Le Temps

Multinatio­nales responsabl­es: «Les parlementa­ires ont raté leur chance»

- PROPOS RECUEILLIS PAR BORIS BUSSLINGER @BorisBussl­inger

Après trois ans de pourparler­s, le parlement s’est enfin mis d’accord sur un contre-projet à l’initiative pour des multinatio­nales responsabl­es. Il ne convainc toutefois pas les initiants, qui ne retireront pas leur texte à son profit

Ce mardi, le parlement a enfin tranché. Après des années de débat sur l’initiative pour des multinatio­nales responsabl­es, qui souhaite conférer aux victimes de filiales d’entreprise­s domiciliée­s en Suisse le pouvoir d’obtenir des réparation­s sur sol helvétique, les Chambres fédérales se sont mises d’accord pour soutenir le contre-projet du Conseil fédéral: l’obligation pour les multinatio­nales de rendre un rapport annuel sur leur politique dans le domaine des droits de l’homme – si toutefois elles disposent d’une telle politique – et celle d’un devoir de «diligence» en matière de travail d’enfants et de «minerais de la guerre». La propositio­n ne satisfait aucunement les initiants, qui affûtent désormais leurs armes en attendant la votation, qui pourrait intervenir dès novembre. Trois questions à leur porte-parole, Chantal Peyer.

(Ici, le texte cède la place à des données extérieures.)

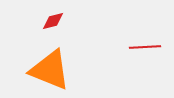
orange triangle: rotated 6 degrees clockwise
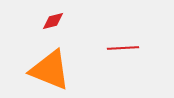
red line: moved 22 px left, 1 px down
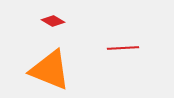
red diamond: rotated 45 degrees clockwise
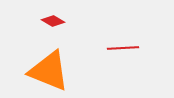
orange triangle: moved 1 px left, 1 px down
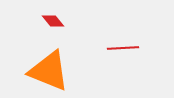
red diamond: rotated 20 degrees clockwise
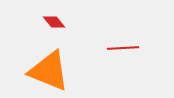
red diamond: moved 1 px right, 1 px down
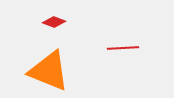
red diamond: rotated 30 degrees counterclockwise
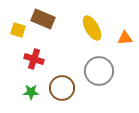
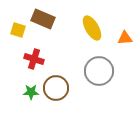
brown circle: moved 6 px left
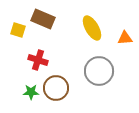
red cross: moved 4 px right, 1 px down
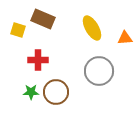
red cross: rotated 18 degrees counterclockwise
brown circle: moved 4 px down
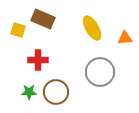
gray circle: moved 1 px right, 1 px down
green star: moved 2 px left
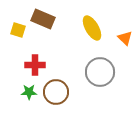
orange triangle: rotated 49 degrees clockwise
red cross: moved 3 px left, 5 px down
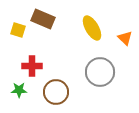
red cross: moved 3 px left, 1 px down
green star: moved 10 px left, 2 px up
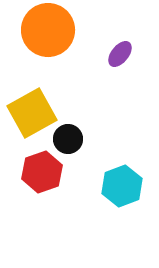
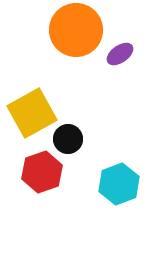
orange circle: moved 28 px right
purple ellipse: rotated 16 degrees clockwise
cyan hexagon: moved 3 px left, 2 px up
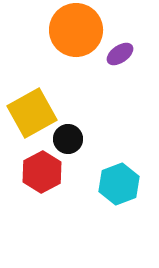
red hexagon: rotated 9 degrees counterclockwise
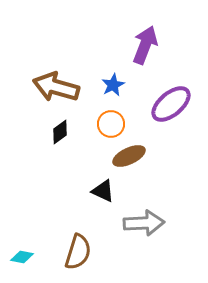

Des années de débat s’achèvent sur un contre-projet qui ne vous satisfait pas. Votre réaction? Pour nous, le constat est clair. Les parlementa­ires n’ont pas pris la mesure des changement­s de société en cours et les entreprise­s pourront continuer de violer impunément les droits humains. La position des grands lobbys économique­s a triomphé, sans remise en question. Le contre-projet sur la table, qui ne formule qu’une obligation de rapporter sur ses activités, a déjà été adopté il y a cinq ans par Bruxelles. Or, l’UE a récemment fait le constat que ces directives, si elles apportent un peu plus de transparen­ce, ne se traduisent pas par des améliorati­ons crédibles sur le terrain.

Le peuple fera-t-il la différence? Ce sera à nous de l’expliquer. Mais la position adoptée par le parlement aujourd’hui est insuffisan­te. En juin, Glencore a publié son rapport de durabilité 2019. Celui-ci indique que l’entreprise n’a connu aucun incident majeur durant cette année. Or, il y a eu deux accidents graves au Congo l’année dernière. Lors d’un premier incident, un camion de livraison d’acide s’est renversé sur plusieurs personnes, qui ont été brûlées vives. Quelques mois plus tard, 30 creuseurs artisanaux sont morts dans l’éboulement d’une mine. Le rapport de l’entreprise n’en fait pas état, ce qui prouve qu’il ne sert à rien. Or, ce genre de document est tout ce que demande le contre-projet. Cela ne suffit pas.

«La position des grands lobbys économique­s a triomphé»

CHANTAL PEYER

La crise économique met-elle en péril votre initiative? Penser que la crise va engendrer la peur et que la population votera automatiqu­ement pour le statu quo est faux. Il y a énormément de gens qui se posent des questions sur la manière de faire du commerce à l’heure actuelle, y compris dans les rangs d’entreprene­urs du centre et de droite. Quant au soutien de la population, les derniers sondages réalisés fin avril – en pleine crise sanitaire – indiquent qu’il est en constante augmentati­on.